▶ **SOURCE EXTRACT**
+ + +
Cellular networks have not served public safety and mission-critical communications well in the past. Low latency is necessary in smart city and autonomous driving applications, for example, and are reliant on coverage in order to function. uRLLC is intended to support devices in applications with stringent reliability requirements.

 

Massive Machine Type Communications (mMTC):

These types of communication services will provide wide coverage and deep indoor and outdoor penetration for hundreds of thousands of devices per square km.

mMTC 5G connectivity improves wireless performance in a wide range of applications. Smart cities use a high number of sensors to monitor utilities such as water, gas and electricity and waste management. An example of IoT devices in this context could be fill-level sensors on bins that enable waste management teams to only visit bins that need emptying. This would reduce operating costs, save fuel, and reduce emissions as waste collection services are targeted to where they’re needed.

Within smart cities, sensors can also be placed strategically around the city to collect data, which is sent back to a central server and analysed to present meaningful information.

For example, combining and analysing data from thousands of traffic cameras, radar traffic counters, and air quality sensors could help to reduce traffic congestion and improve air quality for residents in a smart city.

Other examples of such services suited to mMTC include intelligent agriculture, intelligent supply chain (logistics), fleet monitoring and management, as well, of course, as intelligent/smart cities implementations, etc.

 

5G the facilitator

If 4G was intended to deliver broadband-quality performance, then 5G is tackling a much larger agenda.

Each of these three areas of connectivity above require different, and somewhat conflicting, RF parameters. For example, eMBB requires high data throughput, whereas URLLC devices require deeper coverage and lighting quick response times. In order to facilitate each of these three requirements, the air interface which sends and transmits data requires reinvention. This is where the new radio in 5G comes in.

 

5G and 4G LTE technologies provide different benefits suited to a range of different applications. 5G technology is designed to deliver super-fast speeds, low-latency, and greater bandwidth; while 4G LTE is well established and widely available, with a strong track record for reliability and network stability.

5G networks offer new services, average 1 Gbps speeds and long-range, reliable coverage. However, for most applications, the speeds and bandwidths offered by 4G LTE network provision are generally sufficient to meet user demand, such as low-density low data rates industrial Internet of Things (IoT) applications.

 

Which G is for you?

With the arrival of 4G, it was not long before 3G was considered an inferior network. However, in the case of 5G and 4G, they are set to work alongside each other, serving different purposes, rather than 5G entirely replacing previous connections.

In terms of performance and features, 5G and 4G LTE networks can be compared according to their respective speed, bandwidth, latency, and device density.
+ + +
▶ **SOURCE DATA**
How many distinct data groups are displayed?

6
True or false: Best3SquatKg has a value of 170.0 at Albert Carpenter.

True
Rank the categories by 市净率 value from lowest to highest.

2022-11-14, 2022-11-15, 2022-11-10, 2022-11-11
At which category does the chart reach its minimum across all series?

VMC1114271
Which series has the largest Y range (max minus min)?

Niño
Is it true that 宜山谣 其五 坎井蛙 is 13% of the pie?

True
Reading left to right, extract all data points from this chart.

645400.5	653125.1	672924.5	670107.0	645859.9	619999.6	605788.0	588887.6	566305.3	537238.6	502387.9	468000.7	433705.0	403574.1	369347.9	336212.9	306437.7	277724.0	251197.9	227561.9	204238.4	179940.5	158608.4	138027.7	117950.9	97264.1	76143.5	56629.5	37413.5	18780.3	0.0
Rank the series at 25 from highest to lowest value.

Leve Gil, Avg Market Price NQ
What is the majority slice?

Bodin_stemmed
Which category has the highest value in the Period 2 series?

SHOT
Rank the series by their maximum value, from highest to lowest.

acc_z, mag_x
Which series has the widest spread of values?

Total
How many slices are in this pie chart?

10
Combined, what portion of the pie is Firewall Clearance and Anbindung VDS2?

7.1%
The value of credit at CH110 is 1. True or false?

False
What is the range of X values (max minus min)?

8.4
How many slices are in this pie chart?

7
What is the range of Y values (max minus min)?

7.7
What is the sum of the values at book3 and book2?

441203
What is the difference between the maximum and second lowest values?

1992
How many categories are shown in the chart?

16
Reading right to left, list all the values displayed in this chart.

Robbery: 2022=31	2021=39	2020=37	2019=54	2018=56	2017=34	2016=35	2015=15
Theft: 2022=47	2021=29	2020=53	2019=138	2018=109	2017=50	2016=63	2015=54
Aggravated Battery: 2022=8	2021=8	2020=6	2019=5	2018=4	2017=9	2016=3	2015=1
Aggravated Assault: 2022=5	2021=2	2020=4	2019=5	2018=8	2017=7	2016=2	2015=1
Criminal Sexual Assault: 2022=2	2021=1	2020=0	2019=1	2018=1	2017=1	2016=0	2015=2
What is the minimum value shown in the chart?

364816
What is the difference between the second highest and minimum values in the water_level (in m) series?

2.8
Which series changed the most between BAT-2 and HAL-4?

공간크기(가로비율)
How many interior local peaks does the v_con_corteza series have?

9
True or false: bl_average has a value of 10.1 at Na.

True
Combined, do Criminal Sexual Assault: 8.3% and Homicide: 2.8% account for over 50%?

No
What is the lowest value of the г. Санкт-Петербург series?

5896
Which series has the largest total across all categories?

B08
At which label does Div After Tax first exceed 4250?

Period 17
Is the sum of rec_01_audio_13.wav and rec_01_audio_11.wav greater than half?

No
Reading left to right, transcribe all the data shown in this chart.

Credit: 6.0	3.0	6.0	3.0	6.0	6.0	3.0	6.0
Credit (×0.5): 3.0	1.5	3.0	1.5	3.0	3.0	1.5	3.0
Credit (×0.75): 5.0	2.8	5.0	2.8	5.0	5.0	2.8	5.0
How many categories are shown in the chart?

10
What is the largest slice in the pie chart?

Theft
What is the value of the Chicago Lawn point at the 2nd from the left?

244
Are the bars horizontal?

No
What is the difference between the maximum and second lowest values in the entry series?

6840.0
+ + +
▶ **TO-DO ITEM**
Translate this sentence from the 5G excerpt into Spanish: "If 4G was intended to deliver broadband-quality performance, then 5G is tackling a much larger agenda." Work only from the 5G excerpt, not from the items.

▶ **WRITTEN RESPONSE**
Si el 4G estaba pensado para ofrecer un rendimiento de calidad de banda ancha, el 5G está abordando una agenda mucho más amplia.